Awal Februari, pengamat perkotaan dari Universitas Trisakti, Yayat Supriatna dan Nirwono Joga, diundang ke DPRD untuk memaparkan tentang sistem zonasi dan tata ruang yang benar. Keduanya menekankan sungai-sungai utama idealnya selebar 15-30 meter dan saluran-saluran air harus saling tersambung, jangan ada yang buntu dan tidak berfungsi.
Bersiap
Secara terpisah, Gubernur DKI Jakarta Anies Baswedan seusai memimpin apel operasi lalu lintas mengatakan bahwa Pemprov DKI Jakarta bersiap menghadapi curah hujan ekstrem sesuai perkiraan Badan Meteorologi, Klimatologi, dan Geofisika. Puncak hujan untuk pekan ini kemungkinan pada Selasa-Rabu tanggal 23-24 Februari.
Sebelumnya, ia menjelaskan bahwa curah hujan yang terjadi beberapa hari terakhir ini di atas 150 milimeter per hari. Saluran air Ibu Kota kemampuan maksimalnya 100 milimeter per hari sehingga wajar terjadi genangan. Hal terpenting ialah genangan bisa surut dalam enam jam meskipun saat ini susah akibat adanya air kiriman dari Bogor dan Depok yang turut dilanda hujan.
Banjir kali ini mengakibatkan lima orang tewas akibat terkena arus. Empat di antara korban masih berusia anak-anak. Anies beserta Wakil Gubernur DKI Ahmad Riza Patria mendatangi rumah orangtua salah satu korban untuk memberi ucapan belasungkawa.
”Masyarakat dan petugas harap memperhatikan anak-anak. Genangan air bukan kolam bermain karena berbahaya,” ujarnya.
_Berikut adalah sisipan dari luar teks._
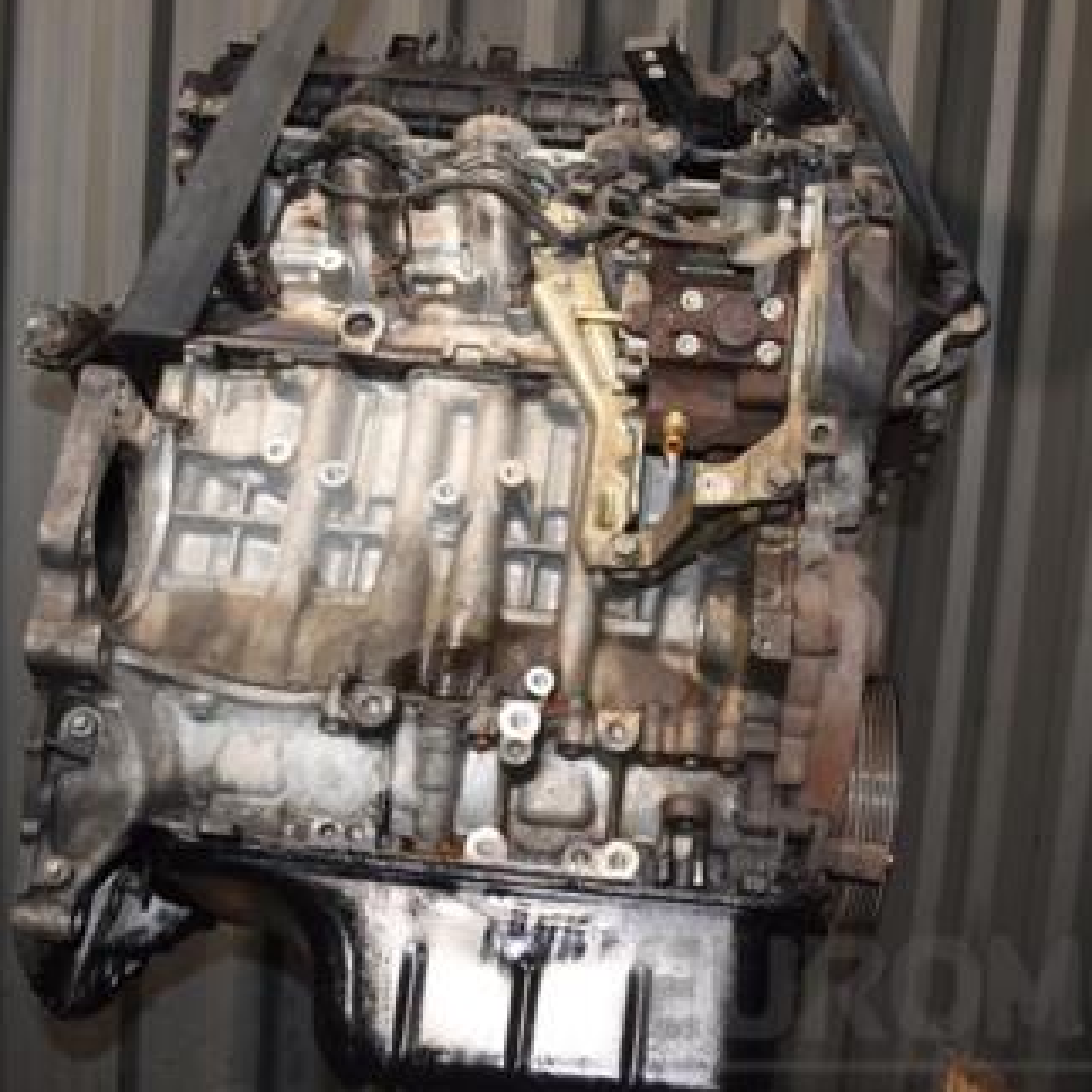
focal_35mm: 50
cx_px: 571
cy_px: 538
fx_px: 1777
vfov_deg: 34.2
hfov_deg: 34.2
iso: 800
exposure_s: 1/60
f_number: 5
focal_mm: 21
Kepala Dinas Sumber Daya Air (SDA) DKI Jakarta Juaini Jusuf sesuai bertemu Komisi D DPRD mengatakan bahwa program pembebasan lahan di bantaran sungai dan waduk terus berjalan. Kegiatan ini agak lama karena Dinas SDA bermitra dengan Badan Pertanahan Nasional untuk memeriksa kelengkapan dan keabsahan setiap berkas yang dibawa warga. Hal ini untuk menghindari konflik sosial di masa depan.
Ia mengungkapkan, Dinas SDA juga sibuk membuat sumur-sumur resapan. Lokasinya di tanah-tanah milik Pemprov DKI Jakarta, seperti sekolah negeri, kantor kelurahan, kantor kecamatan, puskesmas, ruang terbuka hijau, dan pembatas jalan. Pemantauan sejauh ini keberadaan sumur resapan membantu menyurutkan genangan air.
”Contohnya sumur resapan di Jalan Ahmad Yani dan di depan kantor Kecamatan Jatinegara. Dua lokasi itu biasanya selalu tergenang setiap hujan, sekarang tidak lagi,” kata Juaini.
Pada tahun 2020, banjir yang terjadi di awal bulan Januari mengakibatkan 312 korban banjir dari sejumlah wilayah Jakarta menggugat Pemprov DKI Jakarta. Mereka menuduh pemerintah gagal memberi peringatan dini dan menyiapkan sarana mitigasi. Pengadilan Negeri Jakarta Pusat, meskipun menerima gugatan itu sebagai perwakilan kelompok (class action), mengatakan bahwa semestinya dialamatkan ke Pengadilan Tata Usaha Negara.
Kuasa hukum penggugat, Azas Tigor Nainggolan, mengatakan, perilaku ini menunjukkan pemerintah tidak memiliki itikad baik untuk membantu warga. Warga yang menggugat tidak bermaksud merugikan Pemprov DKI Jakarta. Mereka justru mendorong pemerintah bersikap matang dan menyiapkan sistem mitigasi banjir yang optimal.